*Given records*:
:::::
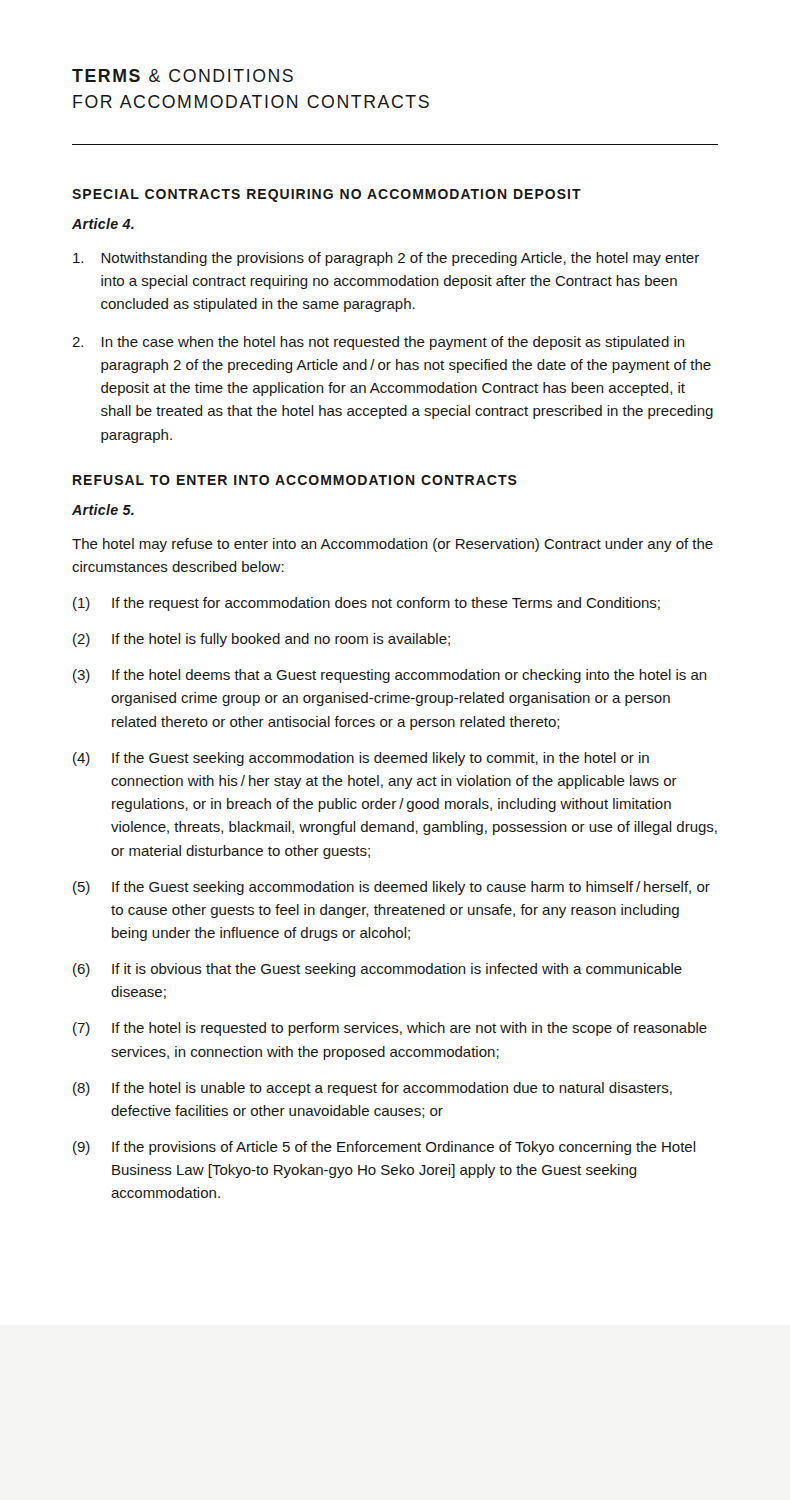Terms & Conditions
for Accommodation Contracts
Special Contracts Requiring No Accommodation Deposit
Article 4.
Notwithstanding the provisions of paragraph 2 of the preceding Article, the hotel may enter into a special contract requiring no accommodation deposit after the Contract has been concluded as stipulated in the same paragraph.
In the case when the hotel has not requested the payment of the deposit as stipulated in paragraph 2 of the preceding Article and / or has not specified the date of the payment of the deposit at the time the application for an Accommodation Contract has been accepted, it shall be treated as that the hotel has accepted a special contract prescribed in the preceding paragraph.
Refusal to Enter into Accommodation Contracts
Article 5.
The hotel may refuse to enter into an Accommodation (or Reservation) Contract under any of the circumstances described below:
If the request for accommodation does not conform to these Terms and Conditions;
If the hotel is fully booked and no room is available;
If the hotel deems that a Guest requesting accommodation or checking into the hotel is an organised crime group or an organised-crime-group-related organisation or a person related thereto or other antisocial forces or a person related thereto;
If the Guest seeking accommodation is deemed likely to commit, in the hotel or in connection with his / her stay at the hotel, any act in violation of the applicable laws or regulations, or in breach of the public order / good morals, including without limitation violence, threats, blackmail, wrongful demand, gambling, possession or use of illegal drugs, or material disturbance to other guests;
If the Guest seeking accommodation is deemed likely to cause harm to himself / herself, or to cause other guests to feel in danger, threatened or unsafe, for any reason including being under the influence of drugs or alcohol;
If it is obvious that the Guest seeking accommodation is infected with a communicable disease;
If the hotel is requested to perform services, which are not with in the scope of reasonable services, in connection with the proposed accommodation;
If the hotel is unable to accept a request for accommodation due to natural disasters, defective facilities or other unavoidable causes; or
If the provisions of Article 5 of the Enforcement Ordinance of Tokyo concerning the Hotel Business Law [Tokyo-to Ryokan-gyo Ho Seko Jorei] apply to the Guest seeking accommodation.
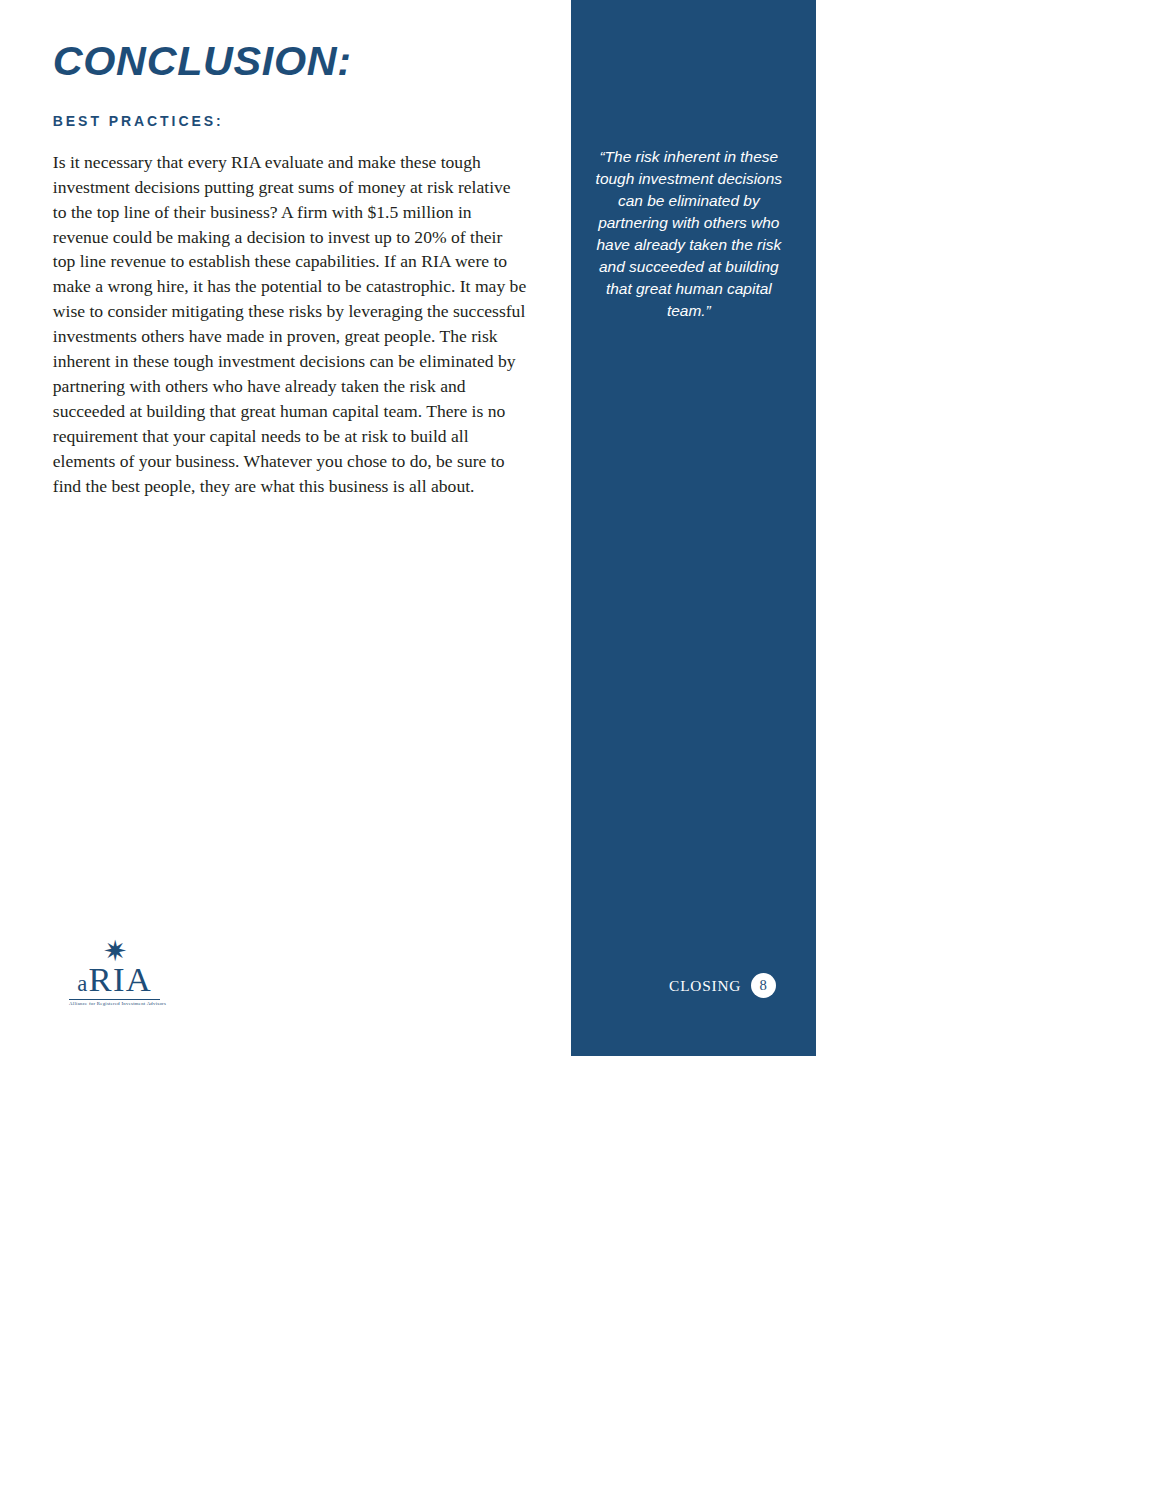CONCLUSION:
BEST PRACTICES:
Is it necessary that every RIA evaluate and make these tough investment decisions putting great sums of money at risk relative to the top line of their business? A firm with $1.5 million in revenue could be making a decision to invest up to 20% of their top line revenue to establish these capabilities. If an RIA were to make a wrong hire, it has the potential to be catastrophic. It may be wise to consider mitigating these risks by leveraging the successful investments others have made in proven, great people. The risk inherent in these tough investment decisions can be eliminated by partnering with others who have already taken the risk and succeeded at building that great human capital team. There is no requirement that your capital needs to be at risk to build all elements of your business. Whatever you chose to do, be sure to find the best people, they are what this business is all about.
“The risk inherent in these tough investment decisions can be eliminated by partnering with others who have already taken the risk and succeeded at building that great human capital team.”
✷
a RIA
Alliance for Registered Investment Advisors
CLOSING 8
:::::
*Work task*: Start at the top line above and repeat the records verbatim, leaving images out.

*Answer space*:
Terms & Conditions
for Accommodation Contracts
Special Contracts Requiring No Accommodation Deposit
Article 4.
Notwithstanding the provisions of paragraph 2 of the preceding Article, the hotel may enter into a special contract requiring no accommodation deposit after the Contract has been concluded as stipulated in the same paragraph.
In the case when the hotel has not requested the payment of the deposit as stipulated in paragraph 2 of the preceding Article and / or has not specified the date of the payment of the deposit at the time the application for an Accommodation Contract has been accepted, it shall be treated as that the hotel has accepted a special contract prescribed in the preceding paragraph.
Refusal to Enter into Accommodation Contracts
Article 5.
The hotel may refuse to enter into an Accommodation (or Reservation) Contract under any of the circumstances described below:
If the request for accommodation does not conform to these Terms and Conditions;
If the hotel is fully booked and no room is available;
If the hotel deems that a Guest requesting accommodation or checking into the hotel is an organised crime group or an organised-crime-group-related organisation or a person related thereto or other antisocial forces or a person related thereto;
If the Guest seeking accommodation is deemed likely to commit, in the hotel or in connection with his / her stay at the hotel, any act in violation of the applicable laws or regulations, or in breach of the public order / good morals, including without limitation violence, threats, blackmail, wrongful demand, gambling, possession or use of illegal drugs, or material disturbance to other guests;
If the Guest seeking accommodation is deemed likely to cause harm to himself / herself, or to cause other guests to feel in danger, threatened or unsafe, for any reason including being under the influence of drugs or alcohol;
If it is obvious that the Guest seeking accommodation is infected with a communicable disease;
If the hotel is requested to perform services, which are not with in the scope of reasonable services, in connection with the proposed accommodation;
If the hotel is unable to accept a request for accommodation due to natural disasters, defective facilities or other unavoidable causes; or
If the provisions of Article 5 of the Enforcement Ordinance of Tokyo concerning the Hotel Business Law [Tokyo-to Ryokan-gyo Ho Seko Jorei] apply to the Guest seeking accommodation.
CONCLUSION:
BEST PRACTICES:
Is it necessary that every RIA evaluate and make these tough investment decisions putting great sums of money at risk relative to the top line of their business? A firm with $1.5 million in revenue could be making a decision to invest up to 20% of their top line revenue to establish these capabilities. If an RIA were to make a wrong hire, it has the potential to be catastrophic. It may be wise to consider mitigating these risks by leveraging the successful investments others have made in proven, great people. The risk inherent in these tough investment decisions can be eliminated by partnering with others who have already taken the risk and succeeded at building that great human capital team. There is no requirement that your capital needs to be at risk to build all elements of your business. Whatever you chose to do, be sure to find the best people, they are what this business is all about.
“The risk inherent in these tough investment decisions can be eliminated by partnering with others who have already taken the risk and succeeded at building that great human capital team.”
✷
a RIA
Alliance for Registered Investment Advisors
CLOSING 8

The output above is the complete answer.